A cien años de esa gesta libertaria, no está mal volver sobre estos
problemas. Sobre todo porque la tensión entre democracia y revolución sigue
vigente, aunque, por lo general, la vigencia se manifiesta a menudo más como
farsa que como tragedia, al menos si leemos algunos análisis sobre la actual
coyuntura latinoamericana. El caso venezolano es el más dramático, ya que se
trata de la primera experiencia autodenominada socialista triunfante luego
de la Revolución Sandinista de 1979. Solo por eso, ya amerita prestarle
atención. Pero, además, es posible que su derrota tenga consecuencias
similares o peores que la derrota electoral sandinista de 1990. No obstante,
los análisis escasean y son habitualmente reemplazados por discursos
panfletarios que no son más que el espejo invertido de los de la derecha
regional.

La convocatoria a una incierta Asamblea Constituyente parece una fuga hacia
delante de un gobierno, el de Nicolás Maduro, que fue perdiendo apoyo
popular tanto en las urnas como en las calles. Es cierto que las protestas
tienen más intensidad en algunos territorios que en otros, pero la
afirmación de que son solo los ricos de Altamira o del este de Caracas
quienes se oponen al gobierno es desmentida por la aplastante derrota del
Partido Socialista Unido de Venezuela (PSUV) en las elecciones
parlamentarias de 2015. Por eso después ya no hubo elecciones regionales (ni
sindicales en el caso de la estratégica petrolera PDVSA). Y por eso la
Constituyente fue diseñada de tal forma que el voto ciudadano se combinara
con el territorial y el corporativo, en una viveza criolla revestida de
principismo revolucionario. Que este domingo hayan ido a votar (lo que
equivalía a votar por el oficialismo) más electores que en los mejores
momentos de la Revolución Bolivariana habría sido, en efecto, un “milagro”,
como lo denominó Nicolás Maduro, incluso considerando la enorme presión
estatal sobre los empleados públicos y quienes reciben diversos bienes
sociales mediante el Carné de la Patria.

Si el populismo tiene un irreductible núcleo democrático pese a que suele
tensar las instituciones, este refiere a un apoyo plebiscitario del
electorado. Sin eso, el poder depende cada vez más del aparato militar, como
ocurre hoy en Venezuela (si Maduro tuviera la mayoría, podría convocar a un
revocatorio, ganarlo y cerrar, al menos transitoriamente, la crisis
política, como lo hicieron en su momento Hugo Chávez y Evo Morales). En
Venezuela, el agravante del poder militarizado es que los militares forman
parte de esquemas de corrupción institucionalizados que incluyen acceso a
dólares al tipo de cambio oficial (para luego cambiarlos en el mercado
paralelo con gigantescas ganancias) o el contrabando de gasolina o de otros
bienes lícitos y posiblemente ilícitos.

Y, para peor, la gestión del Estado devino en un autoritarismo caótico, con
desabastecimiento, cortes de luz, violencia urbana descontrolada y
degradación moral del proceso bolivariano. Atribuir todo a la “guerra
económica” resulta absurdo. Nunca puede explicarse por qué Bolivia o Ecuador
sí han podido manejar sus economías razonablemente bien.

• • • • • • •

__Tareas requeridas__
A. Copia literalmente el fragmento del texto sobre la crisis venezolana que va de "Si el populismo" a "y posiblemente ilícitos.".
B. Traduce al inglés esta oración del texto sobre la crisis venezolana: «Atribuir todo a la “guerra económica” resulta absurdo.»
C. Por favor, escribe la continuación del texto sobre la crisis venezolana a partir de su última oración.

__Material proporcionado__
• • • • • • •

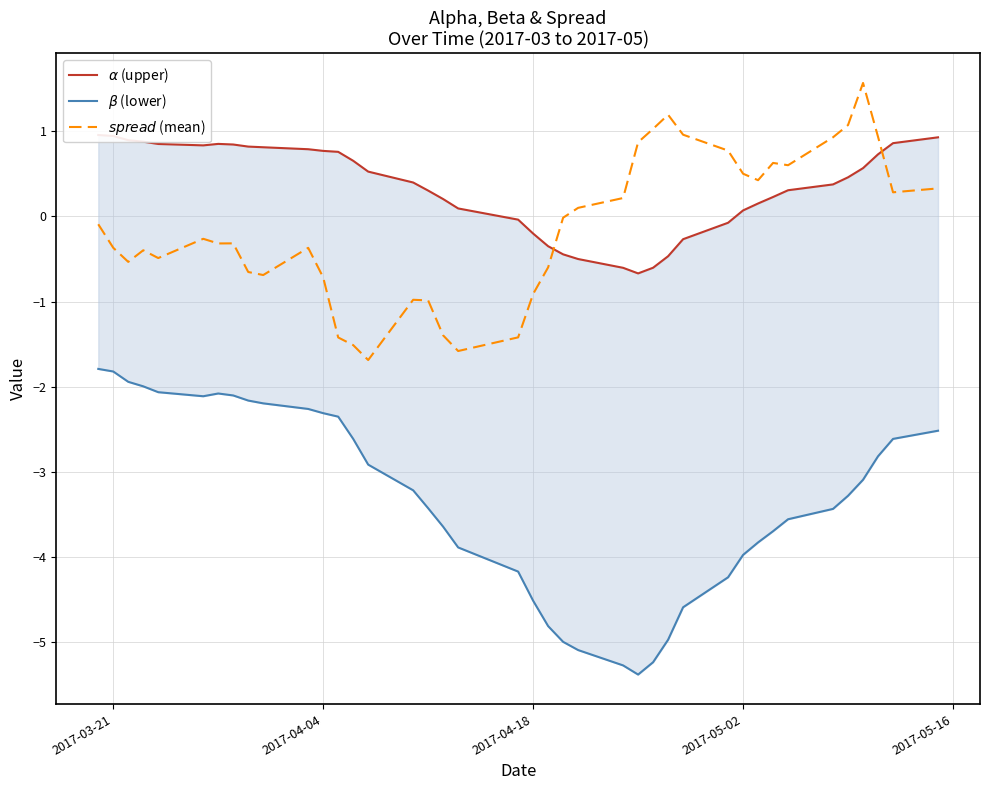

Is this an area chart (filled region under the line)?

No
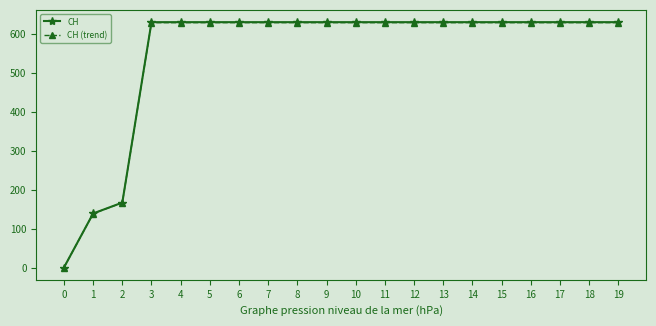

At which label is CH (trend) closest to 314?

2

• • • • • • •

__Respuestas__
A.
Si el populismo tiene un irreductible núcleo democrático pese a que suele
tensar las instituciones, este refiere a un apoyo plebiscitario del
electorado. Sin eso, el poder depende cada vez más del aparato militar, como
ocurre hoy en Venezuela (si Maduro tuviera la mayoría, podría convocar a un
revocatorio, ganarlo y cerrar, al menos transitoriamente, la crisis
política, como lo hicieron en su momento Hugo Chávez y Evo Morales). En
Venezuela, el agravante del poder militarizado es que los militares forman
parte de esquemas de corrupción institucionalizados que incluyen acceso a
dólares al tipo de cambio oficial (para luego cambiarlos en el mercado
paralelo con gigantescas ganancias) o el contrabando de gasolina o de otros
bienes lícitos y posiblemente ilícitos.

B. Attributing everything to the “economic war” is absurd.

C.
No obstante, una parte de la izquierda regional defiende al madurismo en
nombre de la revolución y de la lucha de clases. El análisis empírico
desapareció y es reemplazado por apelaciones genéricas al pueblo, al
antiimperialismo y a la derecha golpista. Retomando a Russell: digamos que
estamos dispuestos a pagar el precio de los métodos represivos de Maduro,
¿qué resultado esperamos? ¿Qué esperan quienes, desde posiciones
altisonantes, anuncian que el domingo 30 de julio fue un día histórico en el
que triunfó el pueblo contra la contrarrevolución? ¿Qué cielo queremos tomar
por asalto? Resulta sintomático que la Constituyente no esté acompañada de
un horizonte mínimo de reformas y que se la justifique únicamente en nombre
de la paz, lo que deja en evidencia que se trata de una maniobra y no de una
necesidad de la “revolución”.

Resulta difícil creer que, luego del fracaso o la marginalidad de las
diferentes experiencias “anticapitalistas” ensayadas desde 2004 (cuando
Chávez abrazó el socialismo del siglo XXI), pueda emprenderse hoy algún tipo
de horizonte nuevo de cambio social. No es la primera vez, ni será la
última, que en nombre de la superación de la “democracia liberal” se anule
la democracia junto con el liberalismo. No es casual tampoco que gran parte
de la izquierda que sale a festejar la “madre de todas las batallas”
venezolana sea admiradora de Kadafi y su Libro verde. En Libia, el “líder
espiritual” llevó al extremo el reemplazo de la democracia liberal por un
Estado de masas (Yamahiriya) basado en su poder personal –aunque no tenía
cargos formales– y en una eficaz policía secreta que resolvía el problema de
la disidencia.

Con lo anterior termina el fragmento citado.